### Material provided
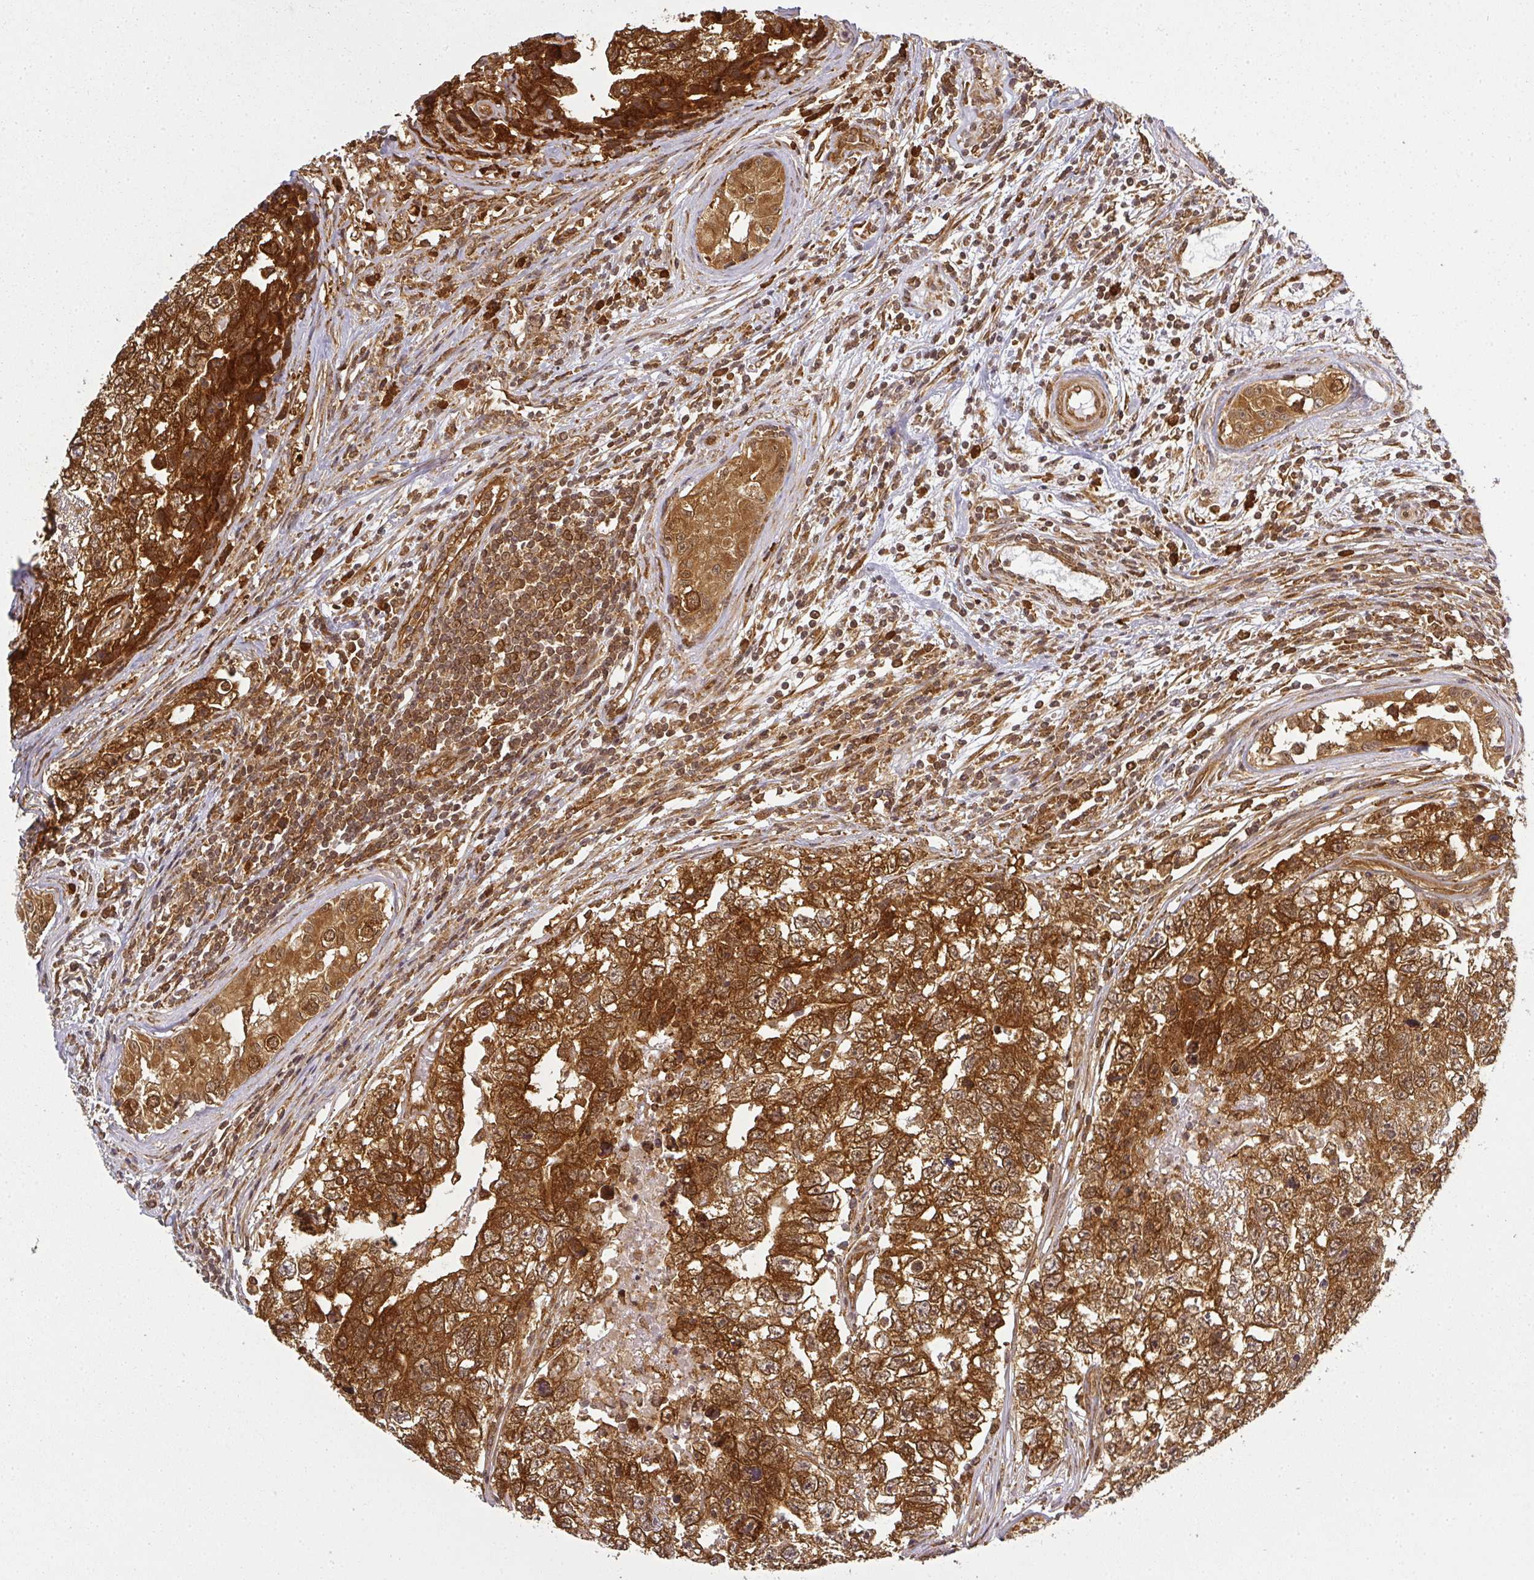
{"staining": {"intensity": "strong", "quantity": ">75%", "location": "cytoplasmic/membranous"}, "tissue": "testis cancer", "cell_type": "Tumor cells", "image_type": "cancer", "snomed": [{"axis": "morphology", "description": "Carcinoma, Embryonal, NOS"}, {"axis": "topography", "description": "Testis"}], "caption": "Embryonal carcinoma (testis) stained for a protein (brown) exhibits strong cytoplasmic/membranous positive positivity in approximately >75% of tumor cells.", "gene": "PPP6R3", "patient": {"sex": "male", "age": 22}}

* * *

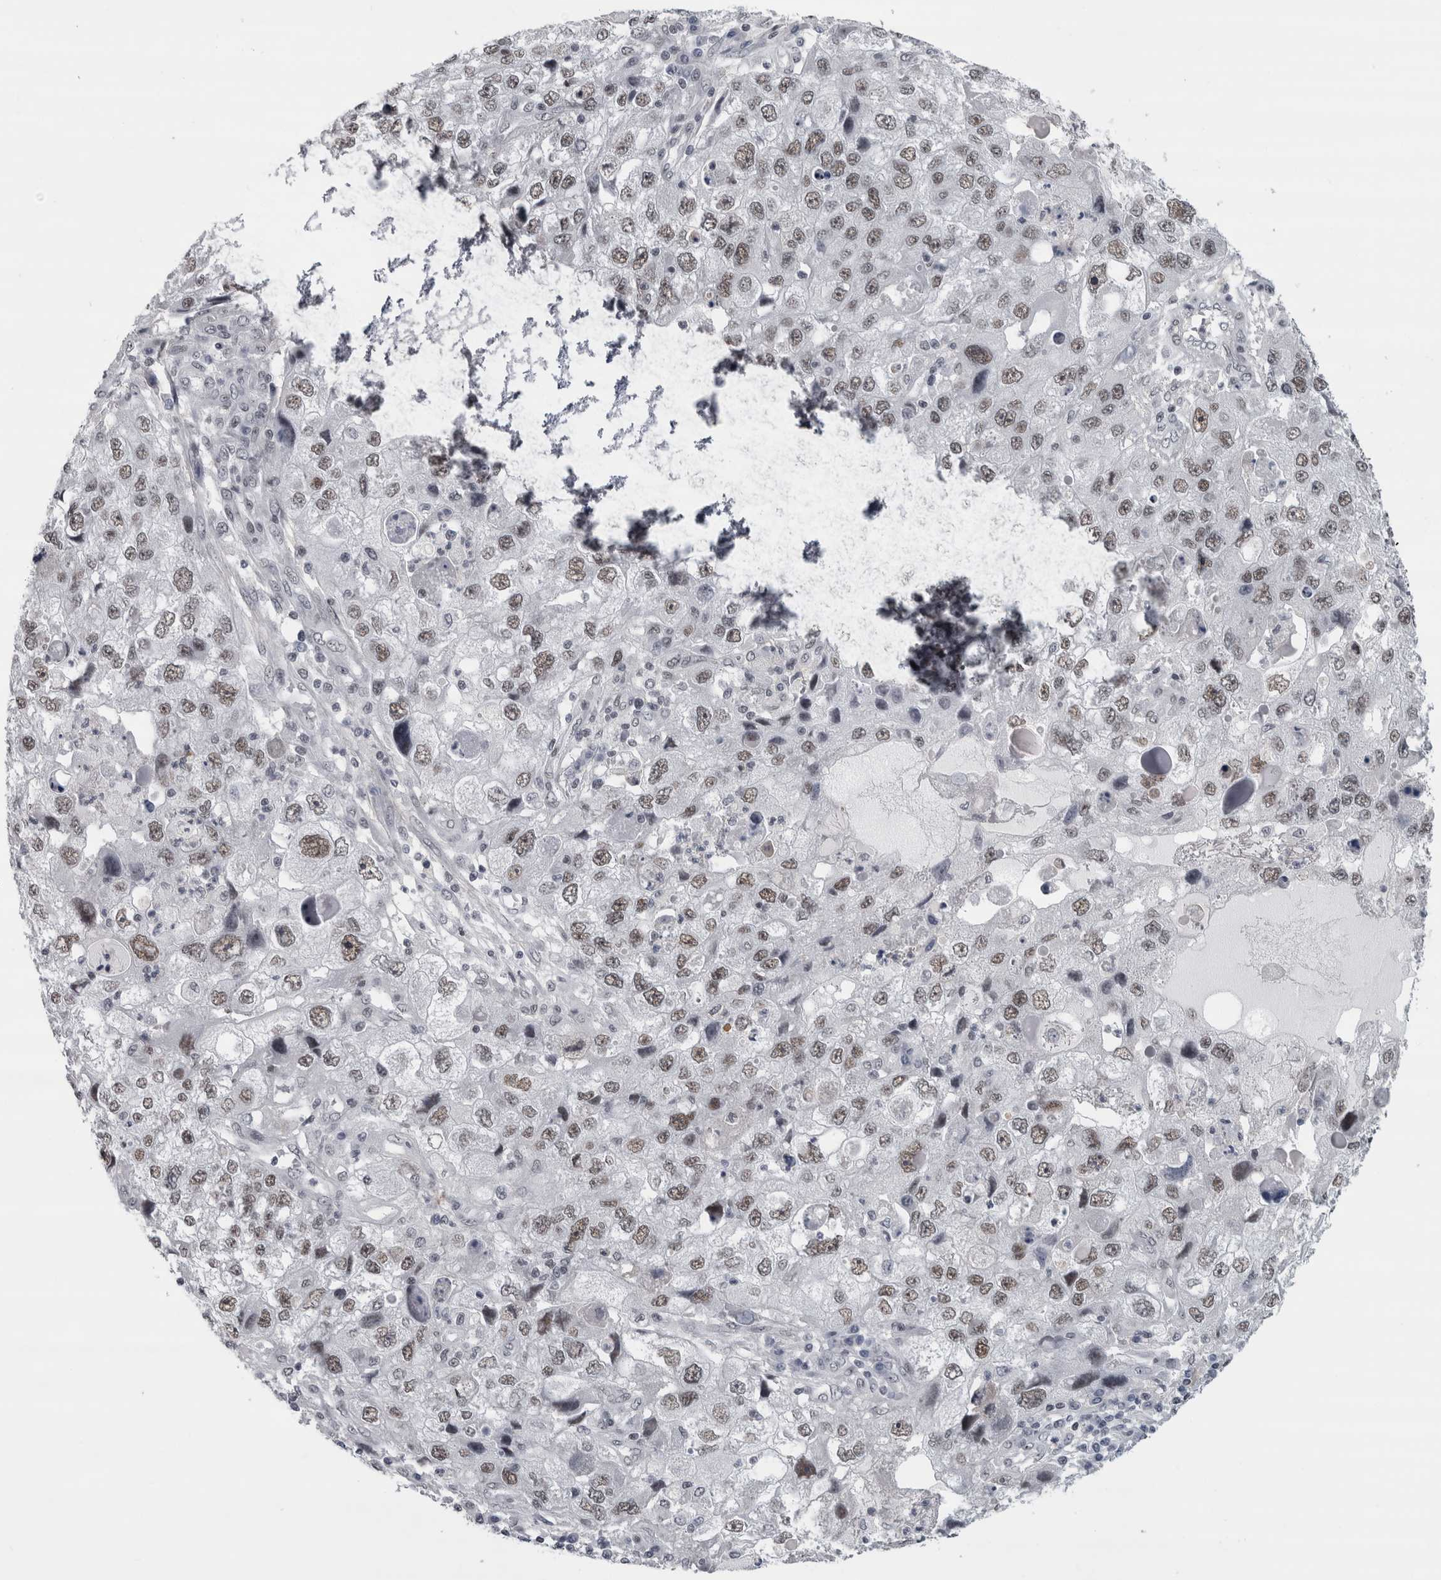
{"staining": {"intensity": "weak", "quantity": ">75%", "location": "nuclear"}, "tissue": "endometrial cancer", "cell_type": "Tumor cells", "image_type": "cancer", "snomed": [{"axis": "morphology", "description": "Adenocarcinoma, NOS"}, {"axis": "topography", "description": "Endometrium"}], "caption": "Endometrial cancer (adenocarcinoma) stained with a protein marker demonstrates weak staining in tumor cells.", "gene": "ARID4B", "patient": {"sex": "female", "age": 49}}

...

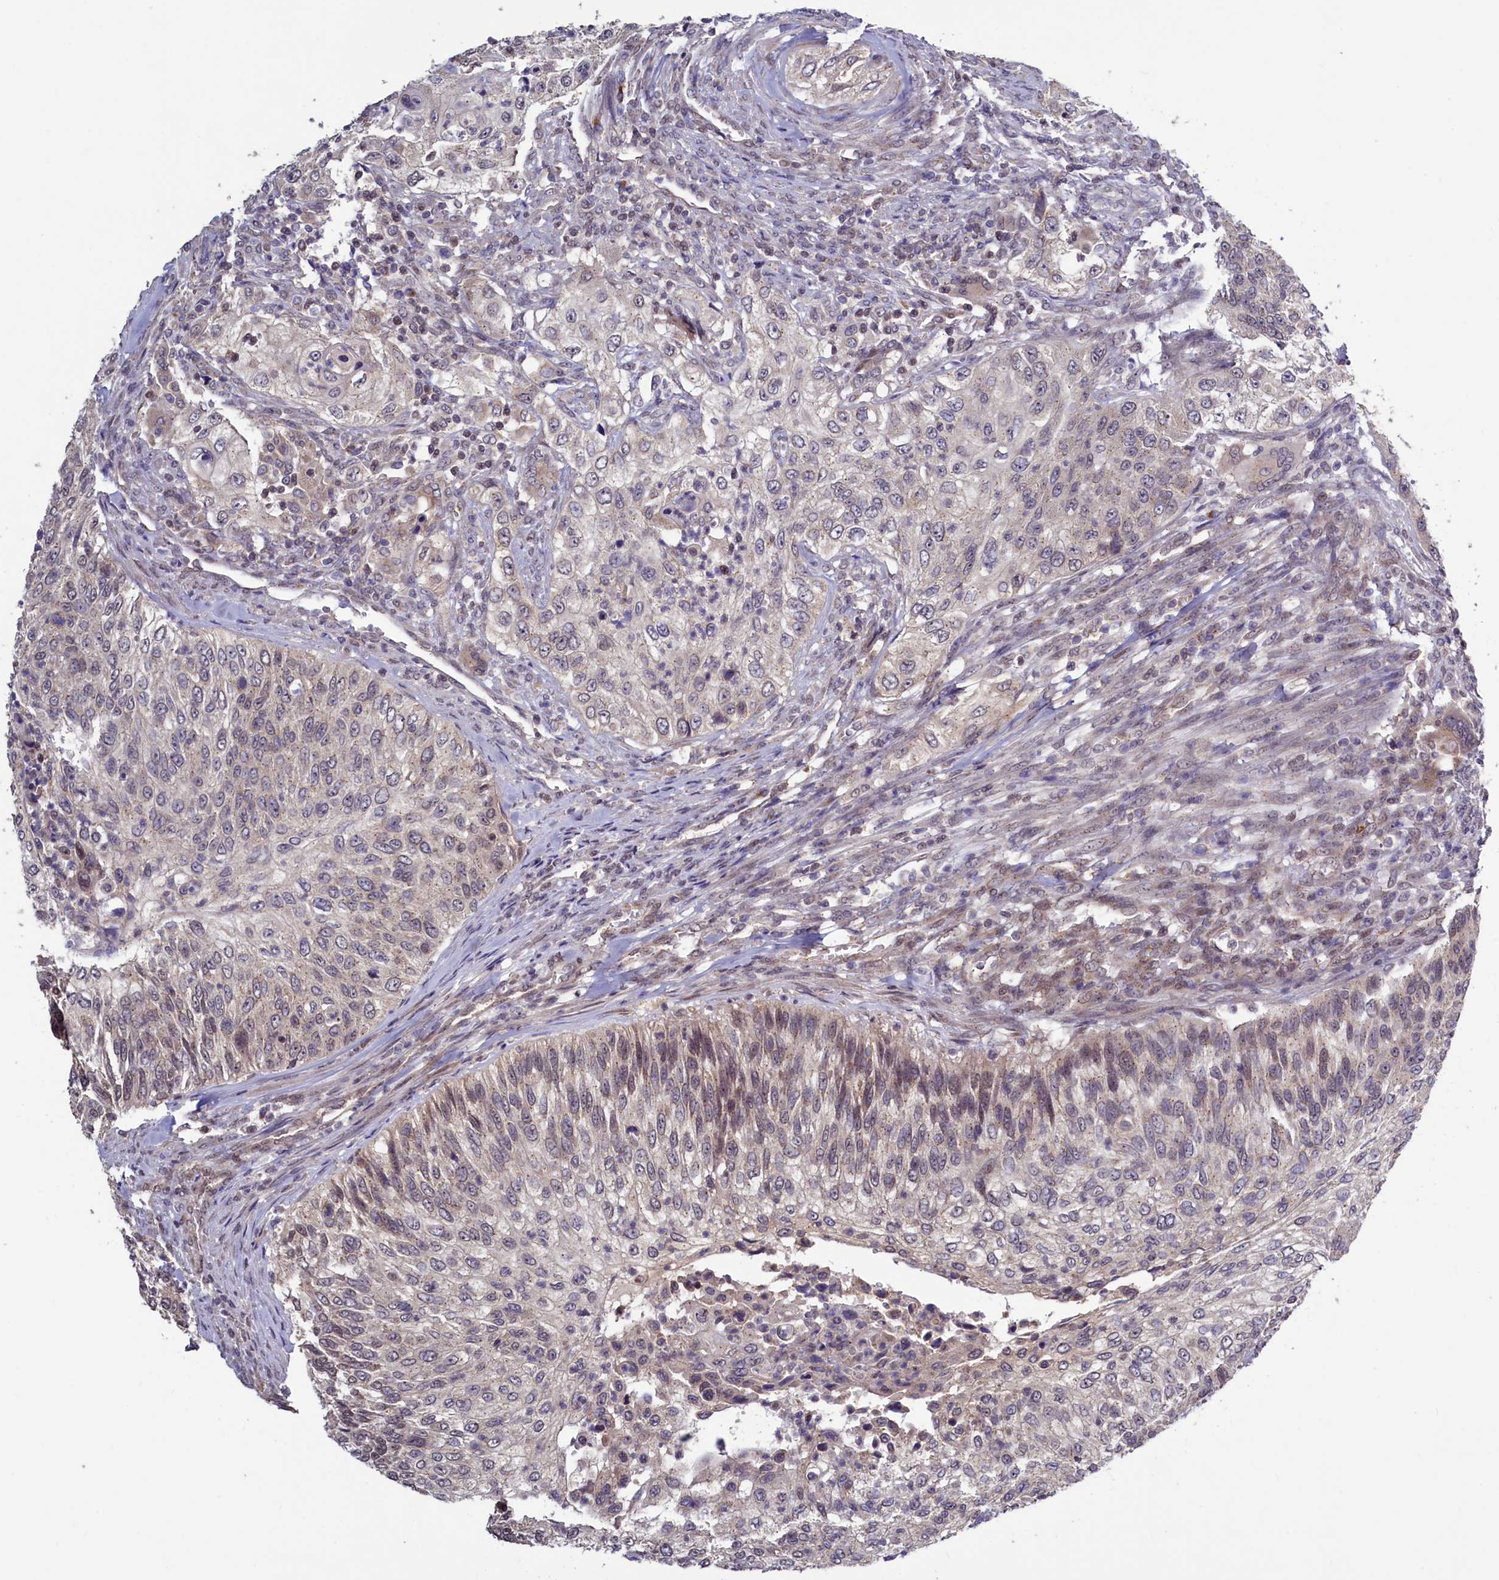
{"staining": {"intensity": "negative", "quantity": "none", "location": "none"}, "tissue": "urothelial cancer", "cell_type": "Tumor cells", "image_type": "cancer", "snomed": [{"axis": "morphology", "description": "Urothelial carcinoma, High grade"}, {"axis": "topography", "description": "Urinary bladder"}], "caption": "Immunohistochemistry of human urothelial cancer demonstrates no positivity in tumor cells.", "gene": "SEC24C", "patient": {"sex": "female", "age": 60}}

### About this task
Return each line from the data where the string "demonstrates" can be found.

### Response to the task
{"staining": {"intensity": "weak", "quantity": ">75%", "location": "nuclear"}, "tissue": "endometrial cancer", "cell_type": "Tumor cells", "image_type": "cancer", "snomed": [{"axis": "morphology", "description": "Adenocarcinoma, NOS"}, {"axis": "topography", "description": "Endometrium"}], "caption": "Endometrial cancer (adenocarcinoma) stained with a protein marker demonstrates weak staining in tumor cells.", "gene": "ARID4B", "patient": {"sex": "female", "age": 49}}
{"staining": {"intensity": "negative", "quantity": "none", "location": "none"}, "tissue": "urothelial cancer", "cell_type": "Tumor cells", "image_type": "cancer", "snomed": [{"axis": "morphology", "description": "Urothelial carcinoma, High grade"}, {"axis": "topography", "description": "Urinary bladder"}], "caption": "Immunohistochemistry of human urothelial cancer demonstrates no positivity in tumor cells.", "gene": "SEC24C", "patient": {"sex": "female", "age": 60}}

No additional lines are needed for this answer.